Leaving out the images, reproduce every line of the data that follows exactly.

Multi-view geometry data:
▼▼▼

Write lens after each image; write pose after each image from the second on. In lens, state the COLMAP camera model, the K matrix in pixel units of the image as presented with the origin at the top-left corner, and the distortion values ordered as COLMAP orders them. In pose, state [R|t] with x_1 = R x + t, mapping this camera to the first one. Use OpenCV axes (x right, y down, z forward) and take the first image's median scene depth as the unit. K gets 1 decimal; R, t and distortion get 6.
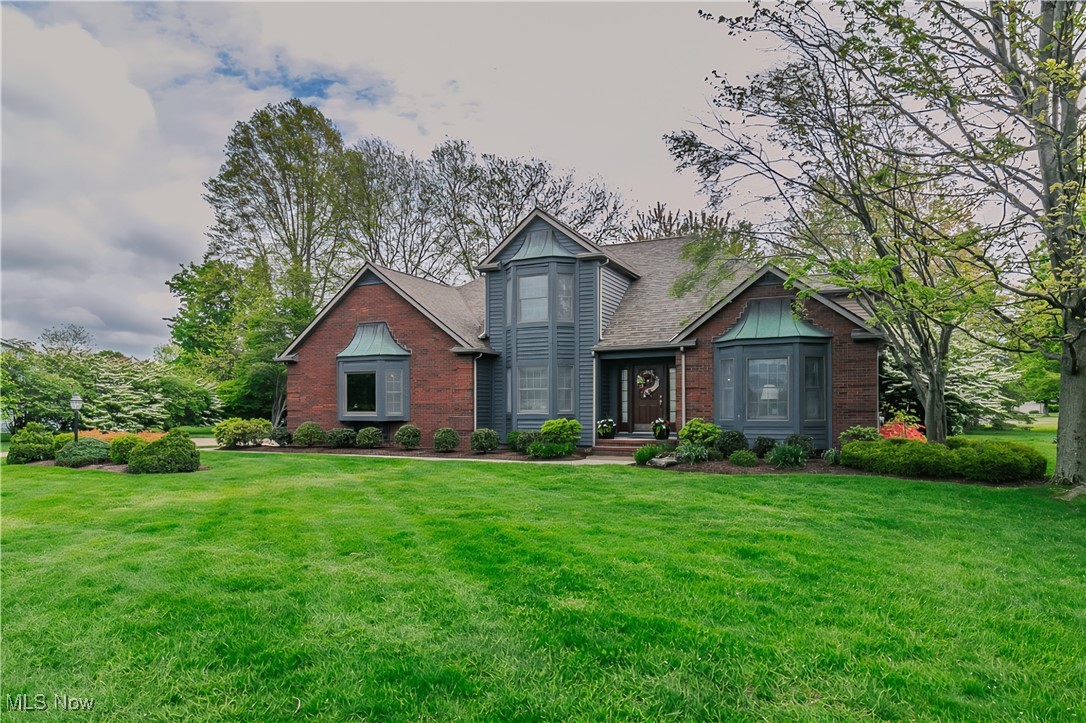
lens RADIAL K [[650.1, 0, 546.2], [0, 650.1, 407.1], [0, 0, 1]] dist [-0.000716, -0.000020]
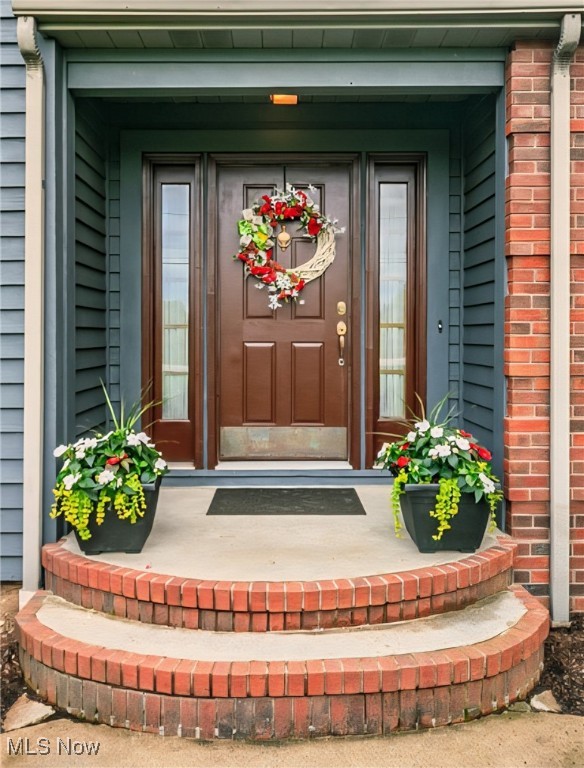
lens RADIAL K [[647.4, 0, 273.4], [0, 647.4, 337.6], [0, 0, 1]] dist [0.006060, 0.002199]
pose [[0.904722, 0.002028, 0.425998, 0.056861], [-0.004848, 0.999973, 0.005535, -0.006331], [-0.425975, -0.007073, 0.904707, 0.795862]]
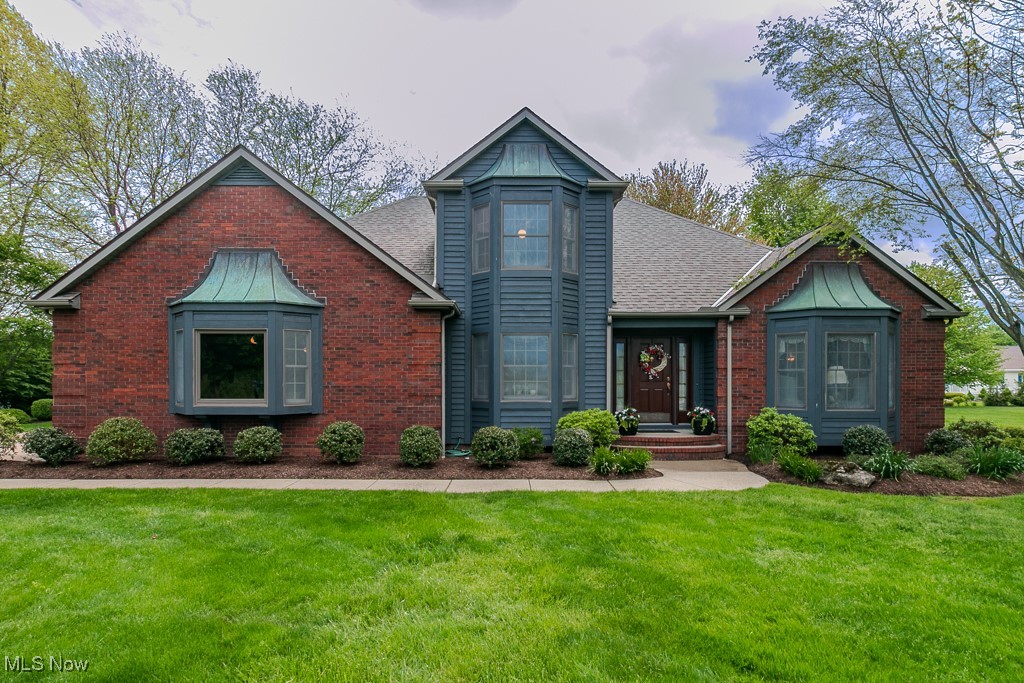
lens RADIAL K [[547.4, 0, 511.1], [0, 547.4, 385.6], [0, 0, 1]] dist [-0.003727, -0.001438]
pose [[0.902920, 0.004254, 0.429788, -0.282848], [-0.005954, 0.999979, 0.002611, -0.008012], [-0.429767, -0.004916, 0.902926, 0.473115]]
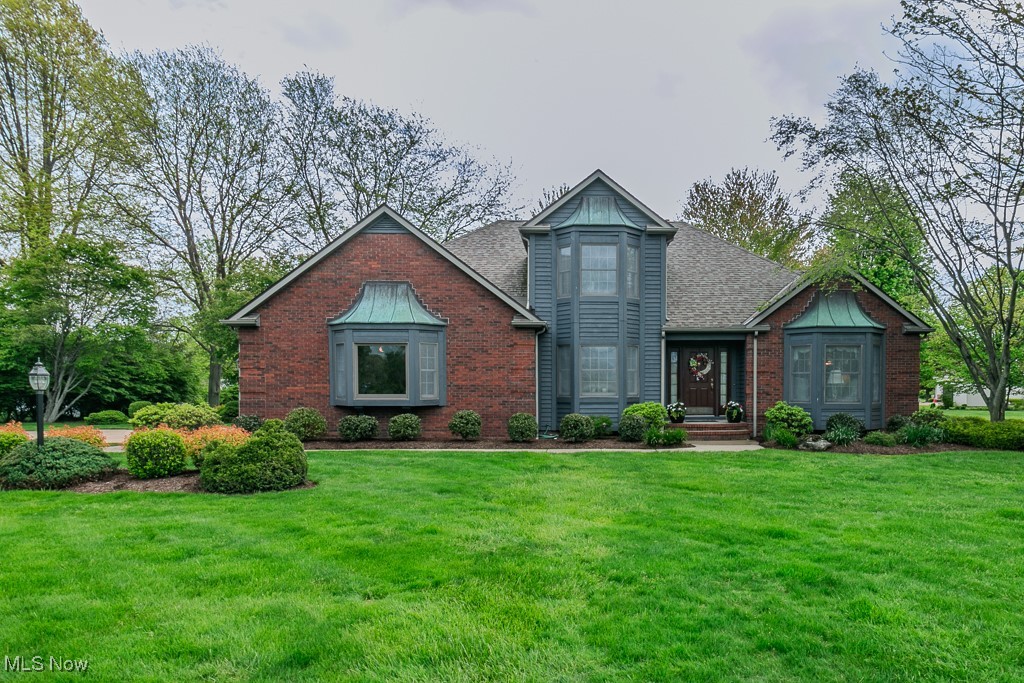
lens RADIAL K [[626.3, 0, 601.9], [0, 626.3, 407.3], [0, 0, 1]] dist [0.001203, 0.000530]
pose [[0.889912, -0.007712, 0.456068, -0.412846], [-0.004853, 0.999640, 0.026372, 0.001588], [-0.456107, -0.025682, 0.889554, 0.213377]]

▲▲▲

◆ Reply ◆
Write lens after each image; write pose after each image from the second on. In lens, state the COLMAP camera model, the K matrix in pixel units of the image as presented with the origin at the top-left corner, and the distortion values ordered as COLMAP orders them. In pose, state [R|t] with x_1 = R x + t, mapping this camera to the first one. Use OpenCV axes (x right, y down, z forward) and take the first image's median scene depth as the unit. K gets 1 decimal; R, t and distortion get 6.
lens RADIAL K [[650.1, 0, 546.2], [0, 650.1, 407.1], [0, 0, 1]] dist [-0.000716, -0.000020]
lens RADIAL K [[647.4, 0, 273.4], [0, 647.4, 337.6], [0, 0, 1]] dist [0.006060, 0.002199]
pose [[0.904722, 0.002028, 0.425998, 0.056861], [-0.004848, 0.999973, 0.005535, -0.006331], [-0.425975, -0.007073, 0.904707, 0.795862]]
lens RADIAL K [[547.4, 0, 511.1], [0, 547.4, 385.6], [0, 0, 1]] dist [-0.003727, -0.001438]
pose [[0.902920, 0.004254, 0.429788, -0.282848], [-0.005954, 0.999979, 0.002611, -0.008012], [-0.429767, -0.004916, 0.902926, 0.473115]]
lens RADIAL K [[626.3, 0, 601.9], [0, 626.3, 407.3], [0, 0, 1]] dist [0.001203, 0.000530]
pose [[0.889912, -0.007712, 0.456068, -0.412846], [-0.004853, 0.999640, 0.026372, 0.001588], [-0.456107, -0.025682, 0.889554, 0.213377]]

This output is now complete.